The Subversive John Altoon

June 10, 2014

“OMG, it looks so 1960s!” That has been the response of any number of people when they first see John Altoon’s Untitled (Paris: Dior Evenings), c. 1962–63, currently on view in a retrospective of the artist’s work at LACMA. I think that reaction is based on the bouffant hairdo worn by the sole woman in the image, a coiffure that is so reminiscent of Jackie Kennedy and 60s haute chic. Even the woman's right eyebrow is arched uncannily like Jackie's. And of course the square-jawed man whose tie she is straightening is similarly cut out of the John F. Kennedy mold.

John Altoon, Untitled (Paris: Dior Evenings), c. 1962–63, private collection, courtesy Fred Hoffman Fine Art John Altoon, Untitled (Paris: Dior Evenings), c. 1962–63, private collection, courtesy Fred Hoffman Fine Art

jk

John Altoon, Untitled (Paris: Dior Evenings), c. 1962–63, private collection, courtesy Fred Hoffman Fine Art John Altoon, Untitled (Paris: Dior Evenings) (detail), c. 1962–63, private collection, courtesy Fred Hoffman Fine Art

It is revealing to look at this image in the context of the early 1960s, a moment just before the explosion of the women’s movement. This was the decade in which Betty Friedan published The Feminine Mystique in 1963, the Civil Rights Acts of 1964 prohibited discrimination based on gender (among other things), and the National Organization for Women (NOW) was founded in 1966. The Los Angeles art scene in the 1960s was dominated by artists and gallery owners who were mostly men. The renowned Ferus Gallery, where Altoon’s work was seen in 15 shows (including five solo exhibitions) from the gallery’s opening in March 1957 through June 1963, was known to have a male-centric roster.

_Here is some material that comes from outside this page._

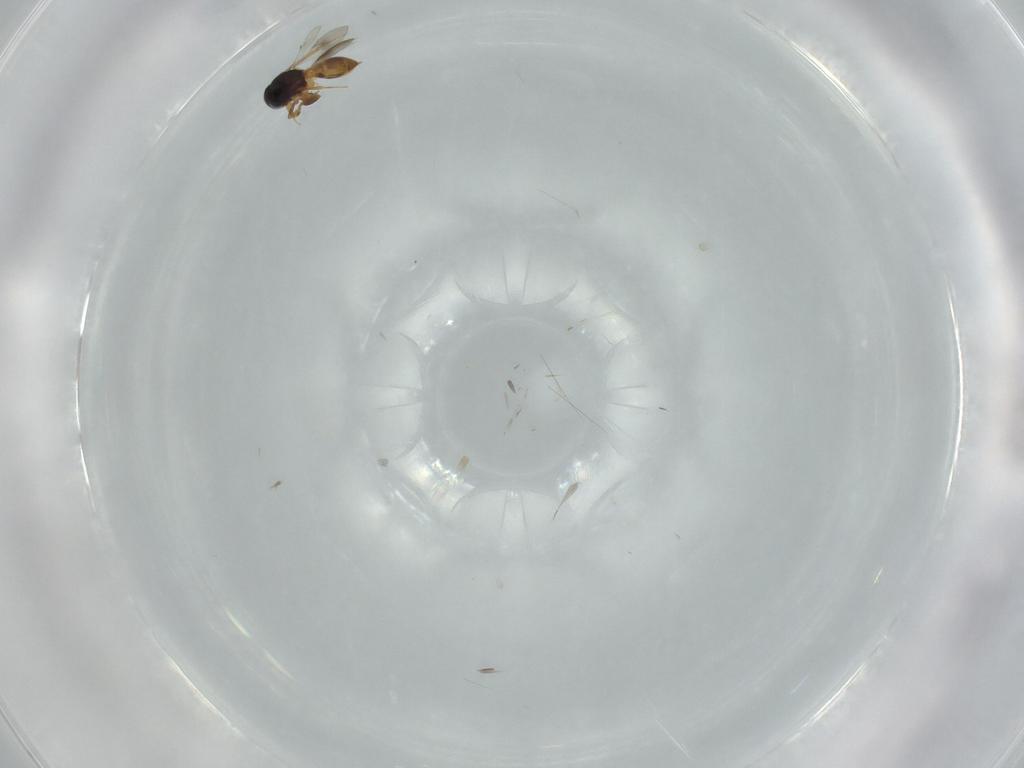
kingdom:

Altoon himself is often considered one of the “Ferus Gallery Studs,” a term borrowed from the title of an exhibition at the Ferus Gallery that featured an all-male group of artists (the sexist overtones of that moniker are not coincidental). Billy Al Bengston, an artist who was featured in the four-man show and who coined its title, later explained, “Two-by-fours are called studs, and there were four us in the studs show. We were holding the gallery together as far as I could see, so we were the studs. I have nothing against creating a little bit of drama if there’s nothing going on.” Despite all this evidence that points to Altoon’s alleged chauvinism, Untitled, like a good many of the artist’s other works, is hardly a statement about male dominance.

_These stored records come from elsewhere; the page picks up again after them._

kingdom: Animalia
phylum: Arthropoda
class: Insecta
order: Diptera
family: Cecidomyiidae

The drawing, which stylistically reflects Altoon’s training as a commercial artist (he was also trained as a fine artist), is a hallucinatory vision of a Dior fashion show, depicting three well-, if half-dressed men: one wears epaulets, one a suit jacket and tie, and one (who may be Christian Dior himself with his thick neck, distinctive nose, and receding hairline) a beaded cutaway.

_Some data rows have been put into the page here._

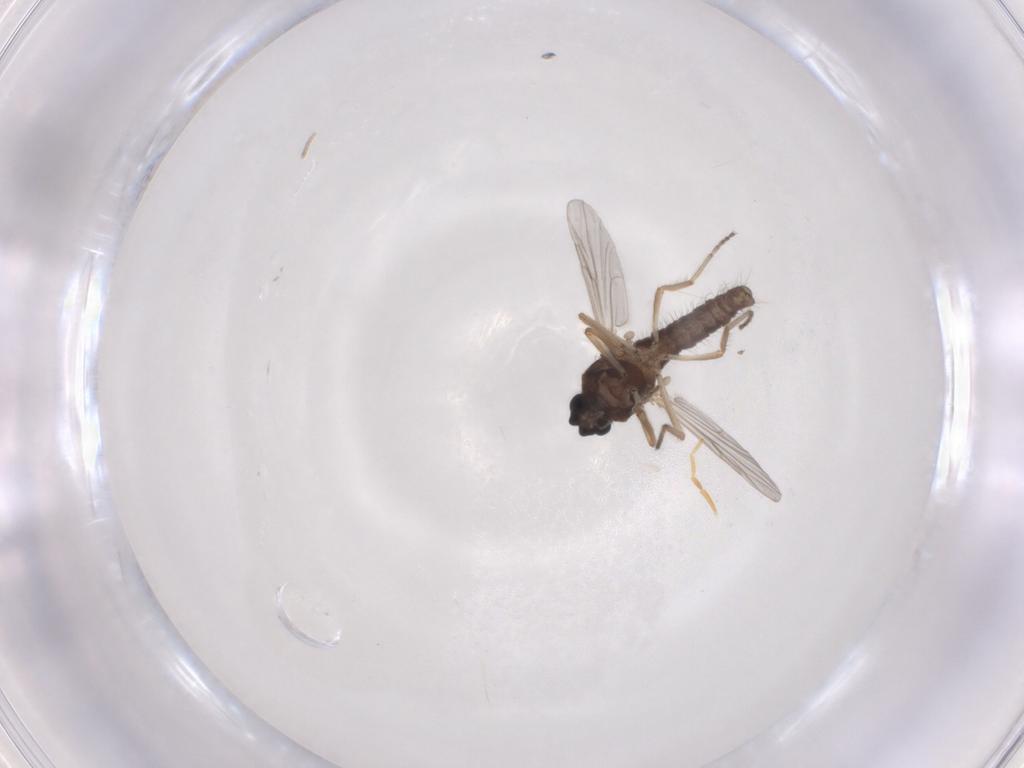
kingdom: Animalia
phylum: Arthropoda
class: Insecta
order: Diptera
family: Ceratopogonidae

John Altoon, Untitled (Paris: Dior Evenings), c. 1962–63, private collection, courtesy Fred Hoffman Fine Art John Altoon, Untitled (Paris: Dior Evenings) (detail), c. 1962–63, private collection, courtesy Fred Hoffman Fine Art

There is also the one woman in the drawing, completely naked save for high heels, hardly the typical haute couture runway model. The relationships between all these figures are unclear. Is the central male accosting the woman, whose eyebrows may be arched in surprise, or is she the vixen and he the victim? The inscription on the drawing, “Paris: Dior Evenings—Sleeved, Straight, Covered,” can be read as a pun on various levels, for none of the figures is fully covered, and “sleeved” and “straight” can both be understood to have sexual connotations. The men are not wearing “sleeves” (condoms), and Dior was known to be gay (not “straight”).

The longer inscription across the top of the drawing refers to the “deliciously spooked-up ambiance of the Musée Grévin,” a waxwork museum in Paris with scenes depicting both French history and contemporary life. Like the figures seen in wax museums, those presented in Altoon’s drawing create a disjunctive jumble of characters who, based on their (demi) attire, belong to varied worlds. Although any given figure in the Musée Grévin is readily identifiable, the connections among those wax personae—who range from 18th-century French royalty to Hollywood celebrities—are usually nonexistent, as with the figures in Altoon’s drawing. Untitled (Paris: Dior Evenings) thus seems both essentially of the early 1960s and strangely outside of time.